→ TASK DETAILS
Show each line of the records below where the word "Spring" occurs.

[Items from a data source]
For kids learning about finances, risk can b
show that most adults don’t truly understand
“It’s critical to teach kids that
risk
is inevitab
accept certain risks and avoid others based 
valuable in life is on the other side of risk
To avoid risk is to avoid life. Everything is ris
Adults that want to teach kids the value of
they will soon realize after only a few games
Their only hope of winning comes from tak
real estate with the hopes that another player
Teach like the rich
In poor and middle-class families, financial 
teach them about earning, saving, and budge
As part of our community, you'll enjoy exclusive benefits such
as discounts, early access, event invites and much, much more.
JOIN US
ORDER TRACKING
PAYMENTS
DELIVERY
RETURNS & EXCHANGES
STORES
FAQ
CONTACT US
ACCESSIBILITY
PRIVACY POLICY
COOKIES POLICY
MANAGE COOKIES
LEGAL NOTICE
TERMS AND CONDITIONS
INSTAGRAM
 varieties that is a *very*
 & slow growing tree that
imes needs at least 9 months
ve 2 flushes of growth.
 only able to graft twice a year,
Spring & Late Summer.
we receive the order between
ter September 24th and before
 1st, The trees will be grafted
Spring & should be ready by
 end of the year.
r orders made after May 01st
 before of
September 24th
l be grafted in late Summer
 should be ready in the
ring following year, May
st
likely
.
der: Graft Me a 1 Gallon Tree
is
---
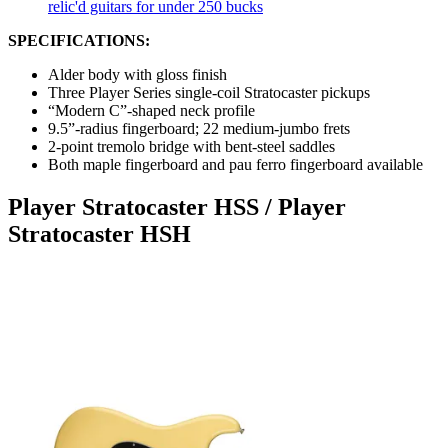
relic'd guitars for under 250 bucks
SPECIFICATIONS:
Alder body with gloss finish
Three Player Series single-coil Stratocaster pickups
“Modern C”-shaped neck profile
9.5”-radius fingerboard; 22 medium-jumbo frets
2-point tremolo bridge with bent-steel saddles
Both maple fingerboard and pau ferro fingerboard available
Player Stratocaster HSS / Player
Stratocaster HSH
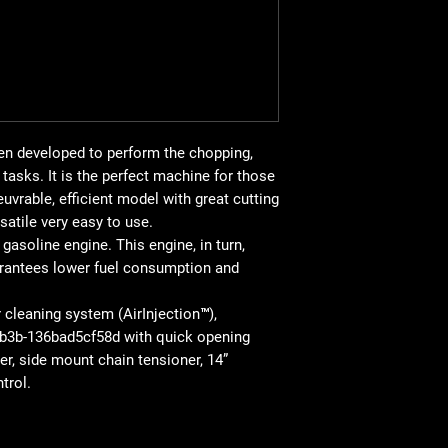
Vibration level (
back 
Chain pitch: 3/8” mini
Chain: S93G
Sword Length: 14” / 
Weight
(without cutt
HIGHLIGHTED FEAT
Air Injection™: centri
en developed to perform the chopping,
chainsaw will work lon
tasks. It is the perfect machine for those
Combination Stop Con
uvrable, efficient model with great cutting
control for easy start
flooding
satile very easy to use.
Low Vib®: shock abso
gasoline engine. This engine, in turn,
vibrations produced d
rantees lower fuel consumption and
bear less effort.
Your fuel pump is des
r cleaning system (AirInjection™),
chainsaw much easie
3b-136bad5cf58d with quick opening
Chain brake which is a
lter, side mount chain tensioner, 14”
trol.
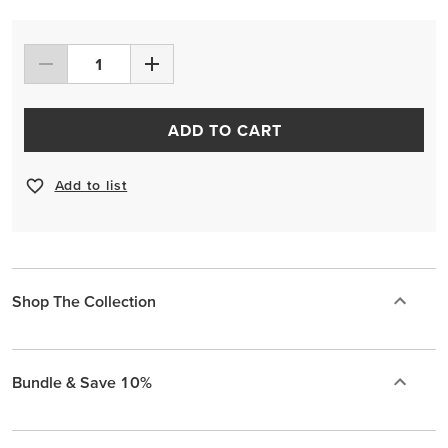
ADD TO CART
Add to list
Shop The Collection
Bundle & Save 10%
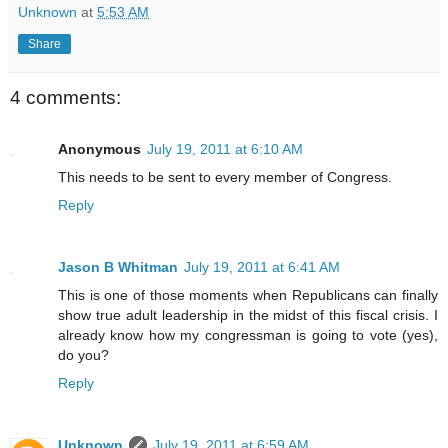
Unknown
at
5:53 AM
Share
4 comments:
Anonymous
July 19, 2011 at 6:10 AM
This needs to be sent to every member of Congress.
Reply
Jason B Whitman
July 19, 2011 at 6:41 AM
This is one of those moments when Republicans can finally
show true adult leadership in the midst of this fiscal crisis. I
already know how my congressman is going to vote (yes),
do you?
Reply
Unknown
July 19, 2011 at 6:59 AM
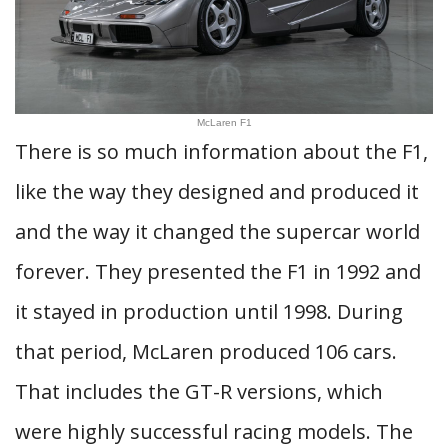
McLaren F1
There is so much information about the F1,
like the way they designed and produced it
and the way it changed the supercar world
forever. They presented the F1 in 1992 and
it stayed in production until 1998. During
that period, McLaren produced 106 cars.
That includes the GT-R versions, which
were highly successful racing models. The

→ SOLUTION BELOW
Spring & Late Summer.
Spring & should be ready by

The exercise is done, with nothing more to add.